The book that changed your life: W.P. Kinsella
With this year’s edition of the Word on the Street festival set to run from September 28 to 30, we asked some of the writers on the wildly diverse bill to tell us about the reading experiences that shaped them. Which book left deep impressions early on? Which one overhauled the way they see and think about the world, and set them on a path to a literary life?
Here’s what W.P. Kinsella told us. Kinsella is the renowned B.C.–based author perhaps best known for his novel Shoeless Joe, which was adapted into the Hollywood film Field of Dreams. His latest book is the baseball-themed Butterfly Winter.
He’ll be reading from his work at 2:40 p.m. on September 30, in the Canada Writes Tent outside the central branch of the Vancouver Public Library.
Mine would be Ray Bradbury's The Illustrated Man.
I stumbled on a copy while in high school, about 1952, and it suddenly validated my ambitions. I had known from about age six that I wanted to be a writer, but at Eastwood High School in Edmonton we studied one Shakespeare play, a J.M. Barrie play, and a book of dull essays. No fiction. And what I could find at the library generally failed to excite me, though I loved Hemingway's Across the River and Into the Trees.
The Illustrated Man showed such imagination, and the figurative language stunned me. I said, "This is what I want to do with my life."

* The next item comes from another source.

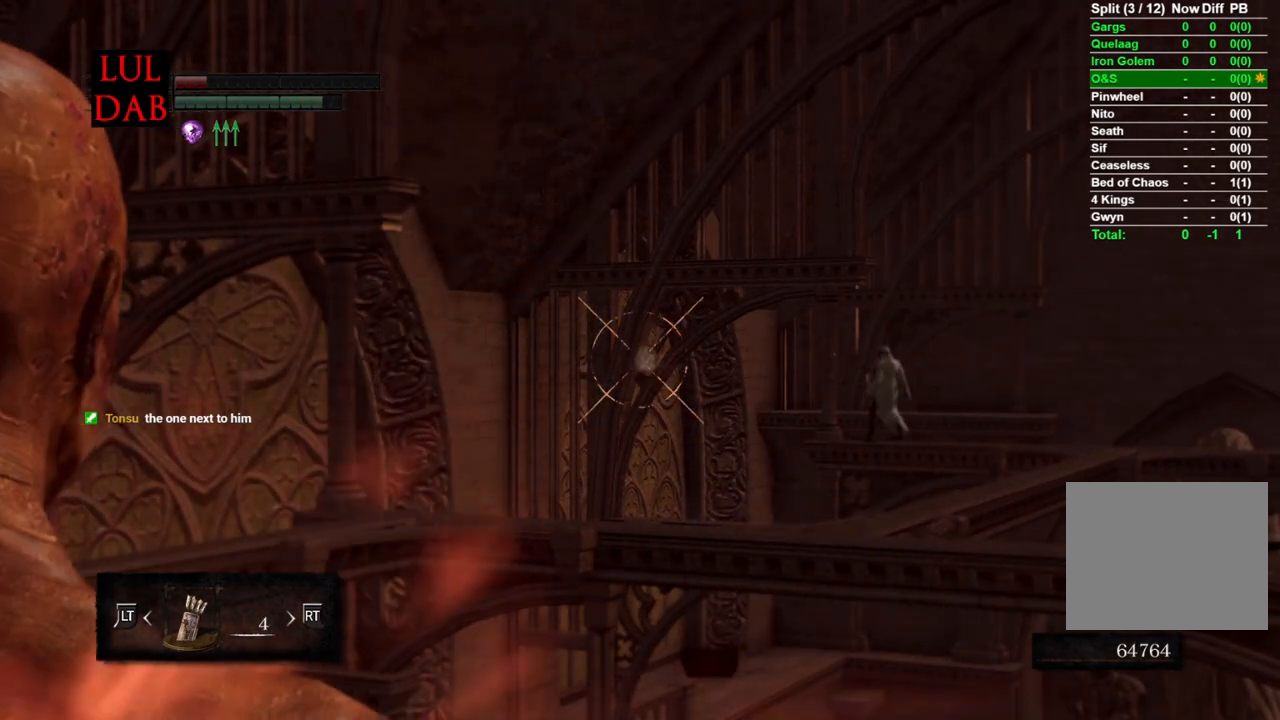
{"buttons": [], "left_stick": "center", "right_stick": "center", "events": []}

Many years later I met Ray Bradbury. I introduced myself, but he obviously had never heard of me, so I didn't pursue the matter. Then maybe seven years ago I received an email from Bradbury. He had read Shoeless Joe, loved it, and wanted to tell me so. I was able to let him know that it was The Illustrated Man and The Golden Apples of the Sun that inspired my career, that let a young Alberta boy know it was acceptable to sprinkle my novels and stories with clear, colourful, mouth-watering similes, just as he had done in those remarkable books of stories.